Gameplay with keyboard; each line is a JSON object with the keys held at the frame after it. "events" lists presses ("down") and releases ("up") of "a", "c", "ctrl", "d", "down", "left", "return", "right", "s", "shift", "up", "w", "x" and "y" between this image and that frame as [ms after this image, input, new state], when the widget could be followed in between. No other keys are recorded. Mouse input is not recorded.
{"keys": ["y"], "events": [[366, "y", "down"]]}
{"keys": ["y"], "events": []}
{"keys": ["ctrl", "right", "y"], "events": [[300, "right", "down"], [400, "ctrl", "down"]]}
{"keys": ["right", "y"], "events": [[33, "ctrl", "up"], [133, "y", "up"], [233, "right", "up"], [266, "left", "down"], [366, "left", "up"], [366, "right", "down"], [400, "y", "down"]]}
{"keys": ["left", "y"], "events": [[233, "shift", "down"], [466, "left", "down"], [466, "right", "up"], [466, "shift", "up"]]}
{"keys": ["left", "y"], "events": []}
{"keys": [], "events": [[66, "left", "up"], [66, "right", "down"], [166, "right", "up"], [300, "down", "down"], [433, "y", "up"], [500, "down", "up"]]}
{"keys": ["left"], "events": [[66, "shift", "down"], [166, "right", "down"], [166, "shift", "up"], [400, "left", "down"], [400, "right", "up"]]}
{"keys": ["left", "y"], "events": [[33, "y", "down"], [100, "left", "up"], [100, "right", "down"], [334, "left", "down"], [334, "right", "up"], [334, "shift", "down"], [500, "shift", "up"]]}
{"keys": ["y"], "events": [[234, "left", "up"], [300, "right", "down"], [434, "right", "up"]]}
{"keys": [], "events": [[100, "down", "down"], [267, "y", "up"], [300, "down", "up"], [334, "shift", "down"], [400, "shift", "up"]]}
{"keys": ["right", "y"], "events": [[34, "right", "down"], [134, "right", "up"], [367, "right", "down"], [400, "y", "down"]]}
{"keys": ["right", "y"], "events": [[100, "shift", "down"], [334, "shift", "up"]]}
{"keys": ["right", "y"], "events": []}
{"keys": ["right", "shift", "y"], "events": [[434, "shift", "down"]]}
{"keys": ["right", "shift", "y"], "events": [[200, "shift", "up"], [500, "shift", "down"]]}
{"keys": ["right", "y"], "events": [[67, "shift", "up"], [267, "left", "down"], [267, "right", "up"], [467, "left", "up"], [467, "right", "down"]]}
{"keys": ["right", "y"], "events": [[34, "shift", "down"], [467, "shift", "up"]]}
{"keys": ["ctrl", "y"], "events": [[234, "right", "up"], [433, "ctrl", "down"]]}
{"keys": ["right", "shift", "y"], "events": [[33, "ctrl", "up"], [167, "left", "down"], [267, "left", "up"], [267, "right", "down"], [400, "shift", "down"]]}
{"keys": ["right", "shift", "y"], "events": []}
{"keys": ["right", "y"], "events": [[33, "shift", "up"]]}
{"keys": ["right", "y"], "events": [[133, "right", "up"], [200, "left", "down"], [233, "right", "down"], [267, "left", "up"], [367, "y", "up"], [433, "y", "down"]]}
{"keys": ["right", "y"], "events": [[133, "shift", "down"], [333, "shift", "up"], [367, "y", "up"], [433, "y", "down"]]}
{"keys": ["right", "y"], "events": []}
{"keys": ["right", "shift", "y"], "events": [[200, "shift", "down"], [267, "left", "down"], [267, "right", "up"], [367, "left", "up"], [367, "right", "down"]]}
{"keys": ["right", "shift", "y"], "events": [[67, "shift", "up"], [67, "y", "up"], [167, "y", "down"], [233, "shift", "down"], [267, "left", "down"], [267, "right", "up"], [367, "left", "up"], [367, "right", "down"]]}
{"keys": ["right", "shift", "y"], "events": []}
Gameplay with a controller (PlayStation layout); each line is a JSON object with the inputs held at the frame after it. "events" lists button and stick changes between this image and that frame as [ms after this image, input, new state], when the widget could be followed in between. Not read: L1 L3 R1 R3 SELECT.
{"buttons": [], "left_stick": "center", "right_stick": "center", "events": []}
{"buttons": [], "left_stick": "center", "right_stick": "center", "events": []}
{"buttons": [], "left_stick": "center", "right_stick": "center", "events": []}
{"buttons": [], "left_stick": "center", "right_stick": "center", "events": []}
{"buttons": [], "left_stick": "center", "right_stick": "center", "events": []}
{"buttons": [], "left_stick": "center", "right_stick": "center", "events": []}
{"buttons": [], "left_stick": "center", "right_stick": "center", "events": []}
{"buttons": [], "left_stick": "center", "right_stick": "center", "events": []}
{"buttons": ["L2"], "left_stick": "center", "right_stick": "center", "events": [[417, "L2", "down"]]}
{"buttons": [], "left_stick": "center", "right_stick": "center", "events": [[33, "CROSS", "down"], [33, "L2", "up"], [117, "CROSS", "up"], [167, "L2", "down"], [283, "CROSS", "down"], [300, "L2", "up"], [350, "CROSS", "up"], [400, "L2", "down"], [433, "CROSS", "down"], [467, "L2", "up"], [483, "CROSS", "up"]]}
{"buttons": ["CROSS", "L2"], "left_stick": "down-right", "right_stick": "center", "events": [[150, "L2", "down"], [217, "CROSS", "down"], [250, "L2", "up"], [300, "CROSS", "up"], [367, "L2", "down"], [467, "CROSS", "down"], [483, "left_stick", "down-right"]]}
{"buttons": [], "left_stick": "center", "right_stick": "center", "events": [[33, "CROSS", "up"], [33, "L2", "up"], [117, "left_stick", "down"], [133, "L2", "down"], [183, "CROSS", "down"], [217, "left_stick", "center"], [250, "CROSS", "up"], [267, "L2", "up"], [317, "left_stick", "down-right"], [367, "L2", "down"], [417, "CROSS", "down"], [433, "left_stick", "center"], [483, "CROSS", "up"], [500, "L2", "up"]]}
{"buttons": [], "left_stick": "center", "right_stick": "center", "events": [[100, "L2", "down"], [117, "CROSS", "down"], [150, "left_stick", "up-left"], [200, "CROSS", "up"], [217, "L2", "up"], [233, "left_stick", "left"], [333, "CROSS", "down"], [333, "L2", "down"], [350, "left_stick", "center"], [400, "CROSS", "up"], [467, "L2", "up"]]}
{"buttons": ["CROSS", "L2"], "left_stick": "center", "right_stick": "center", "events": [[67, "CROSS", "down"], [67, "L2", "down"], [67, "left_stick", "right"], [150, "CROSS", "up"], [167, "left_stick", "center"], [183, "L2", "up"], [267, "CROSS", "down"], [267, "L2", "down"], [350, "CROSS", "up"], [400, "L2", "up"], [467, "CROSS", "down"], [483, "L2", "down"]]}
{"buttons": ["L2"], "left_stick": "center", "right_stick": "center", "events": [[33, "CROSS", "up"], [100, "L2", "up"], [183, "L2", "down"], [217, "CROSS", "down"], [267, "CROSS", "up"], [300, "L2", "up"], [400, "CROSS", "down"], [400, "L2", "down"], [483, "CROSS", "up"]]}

**What you should do:** Extract every line above exactly as it stands.

**Written solution:**
Gameplay with keyboard; each line is a JSON object with the keys held at the frame after it. "events" lists presses ("down") and releases ("up") of "a", "c", "ctrl", "d", "down", "left", "return", "right", "s", "shift", "up", "w", "x" and "y" between this image and that frame as [ms after this image, input, new state], when the widget could be followed in between. No other keys are recorded. Mouse input is not recorded.
{"keys": ["y"], "events": [[366, "y", "down"]]}
{"keys": ["y"], "events": []}
{"keys": ["ctrl", "right", "y"], "events": [[300, "right", "down"], [400, "ctrl", "down"]]}
{"keys": ["right", "y"], "events": [[33, "ctrl", "up"], [133, "y", "up"], [233, "right", "up"], [266, "left", "down"], [366, "left", "up"], [366, "right", "down"], [400, "y", "down"]]}
{"keys": ["left", "y"], "events": [[233, "shift", "down"], [466, "left", "down"], [466, "right", "up"], [466, "shift", "up"]]}
{"keys": ["left", "y"], "events": []}
{"keys": [], "events": [[66, "left", "up"], [66, "right", "down"], [166, "right", "up"], [300, "down", "down"], [433, "y", "up"], [500, "down", "up"]]}
{"keys": ["left"], "events": [[66, "shift", "down"], [166, "right", "down"], [166, "shift", "up"], [400, "left", "down"], [400, "right", "up"]]}
{"keys": ["left", "y"], "events": [[33, "y", "down"], [100, "left", "up"], [100, "right", "down"], [334, "left", "down"], [334, "right", "up"], [334, "shift", "down"], [500, "shift", "up"]]}
{"keys": ["y"], "events": [[234, "left", "up"], [300, "right", "down"], [434, "right", "up"]]}
{"keys": [], "events": [[100, "down", "down"], [267, "y", "up"], [300, "down", "up"], [334, "shift", "down"], [400, "shift", "up"]]}
{"keys": ["right", "y"], "events": [[34, "right", "down"], [134, "right", "up"], [367, "right", "down"], [400, "y", "down"]]}
{"keys": ["right", "y"], "events": [[100, "shift", "down"], [334, "shift", "up"]]}
{"keys": ["right", "y"], "events": []}
{"keys": ["right", "shift", "y"], "events": [[434, "shift", "down"]]}
{"keys": ["right", "shift", "y"], "events": [[200, "shift", "up"], [500, "shift", "down"]]}
{"keys": ["right", "y"], "events": [[67, "shift", "up"], [267, "left", "down"], [267, "right", "up"], [467, "left", "up"], [467, "right", "down"]]}
{"keys": ["right", "y"], "events": [[34, "shift", "down"], [467, "shift", "up"]]}
{"keys": ["ctrl", "y"], "events": [[234, "right", "up"], [433, "ctrl", "down"]]}
{"keys": ["right", "shift", "y"], "events": [[33, "ctrl", "up"], [167, "left", "down"], [267, "left", "up"], [267, "right", "down"], [400, "shift", "down"]]}
{"keys": ["right", "shift", "y"], "events": []}
{"keys": ["right", "y"], "events": [[33, "shift", "up"]]}
{"keys": ["right", "y"], "events": [[133, "right", "up"], [200, "left", "down"], [233, "right", "down"], [267, "left", "up"], [367, "y", "up"], [433, "y", "down"]]}
{"keys": ["right", "y"], "events": [[133, "shift", "down"], [333, "shift", "up"], [367, "y", "up"], [433, "y", "down"]]}
{"keys": ["right", "y"], "events": []}
{"keys": ["right", "shift", "y"], "events": [[200, "shift", "down"], [267, "left", "down"], [267, "right", "up"], [367, "left", "up"], [367, "right", "down"]]}
{"keys": ["right", "shift", "y"], "events": [[67, "shift", "up"], [67, "y", "up"], [167, "y", "down"], [233, "shift", "down"], [267, "left", "down"], [267, "right", "up"], [367, "left", "up"], [367, "right", "down"]]}
{"keys": ["right", "shift", "y"], "events": []}
Gameplay with a controller (PlayStation layout); each line is a JSON object with the inputs held at the frame after it. "events" lists button and stick changes between this image and that frame as [ms after this image, input, new state], when the widget could be followed in between. Not read: L1 L3 R1 R3 SELECT.
{"buttons": [], "left_stick": "center", "right_stick": "center", "events": []}
{"buttons": [], "left_stick": "center", "right_stick": "center", "events": []}
{"buttons": [], "left_stick": "center", "right_stick": "center", "events": []}
{"buttons": [], "left_stick": "center", "right_stick": "center", "events": []}
{"buttons": [], "left_stick": "center", "right_stick": "center", "events": []}
{"buttons": [], "left_stick": "center", "right_stick": "center", "events": []}
{"buttons": [], "left_stick": "center", "right_stick": "center", "events": []}
{"buttons": [], "left_stick": "center", "right_stick": "center", "events": []}
{"buttons": ["L2"], "left_stick": "center", "right_stick": "center", "events": [[417, "L2", "down"]]}
{"buttons": [], "left_stick": "center", "right_stick": "center", "events": [[33, "CROSS", "down"], [33, "L2", "up"], [117, "CROSS", "up"], [167, "L2", "down"], [283, "CROSS", "down"], [300, "L2", "up"], [350, "CROSS", "up"], [400, "L2", "down"], [433, "CROSS", "down"], [467, "L2", "up"], [483, "CROSS", "up"]]}
{"buttons": ["CROSS", "L2"], "left_stick": "down-right", "right_stick": "center", "events": [[150, "L2", "down"], [217, "CROSS", "down"], [250, "L2", "up"], [300, "CROSS", "up"], [367, "L2", "down"], [467, "CROSS", "down"], [483, "left_stick", "down-right"]]}
{"buttons": [], "left_stick": "center", "right_stick": "center", "events": [[33, "CROSS", "up"], [33, "L2", "up"], [117, "left_stick", "down"], [133, "L2", "down"], [183, "CROSS", "down"], [217, "left_stick", "center"], [250, "CROSS", "up"], [267, "L2", "up"], [317, "left_stick", "down-right"], [367, "L2", "down"], [417, "CROSS", "down"], [433, "left_stick", "center"], [483, "CROSS", "up"], [500, "L2", "up"]]}
{"buttons": [], "left_stick": "center", "right_stick": "center", "events": [[100, "L2", "down"], [117, "CROSS", "down"], [150, "left_stick", "up-left"], [200, "CROSS", "up"], [217, "L2", "up"], [233, "left_stick", "left"], [333, "CROSS", "down"], [333, "L2", "down"], [350, "left_stick", "center"], [400, "CROSS", "up"], [467, "L2", "up"]]}
{"buttons": ["CROSS", "L2"], "left_stick": "center", "right_stick": "center", "events": [[67, "CROSS", "down"], [67, "L2", "down"], [67, "left_stick", "right"], [150, "CROSS", "up"], [167, "left_stick", "center"], [183, "L2", "up"], [267, "CROSS", "down"], [267, "L2", "down"], [350, "CROSS", "up"], [400, "L2", "up"], [467, "CROSS", "down"], [483, "L2", "down"]]}
{"buttons": ["L2"], "left_stick": "center", "right_stick": "center", "events": [[33, "CROSS", "up"], [100, "L2", "up"], [183, "L2", "down"], [217, "CROSS", "down"], [267, "CROSS", "up"], [300, "L2", "up"], [400, "CROSS", "down"], [400, "L2", "down"], [483, "CROSS", "up"]]}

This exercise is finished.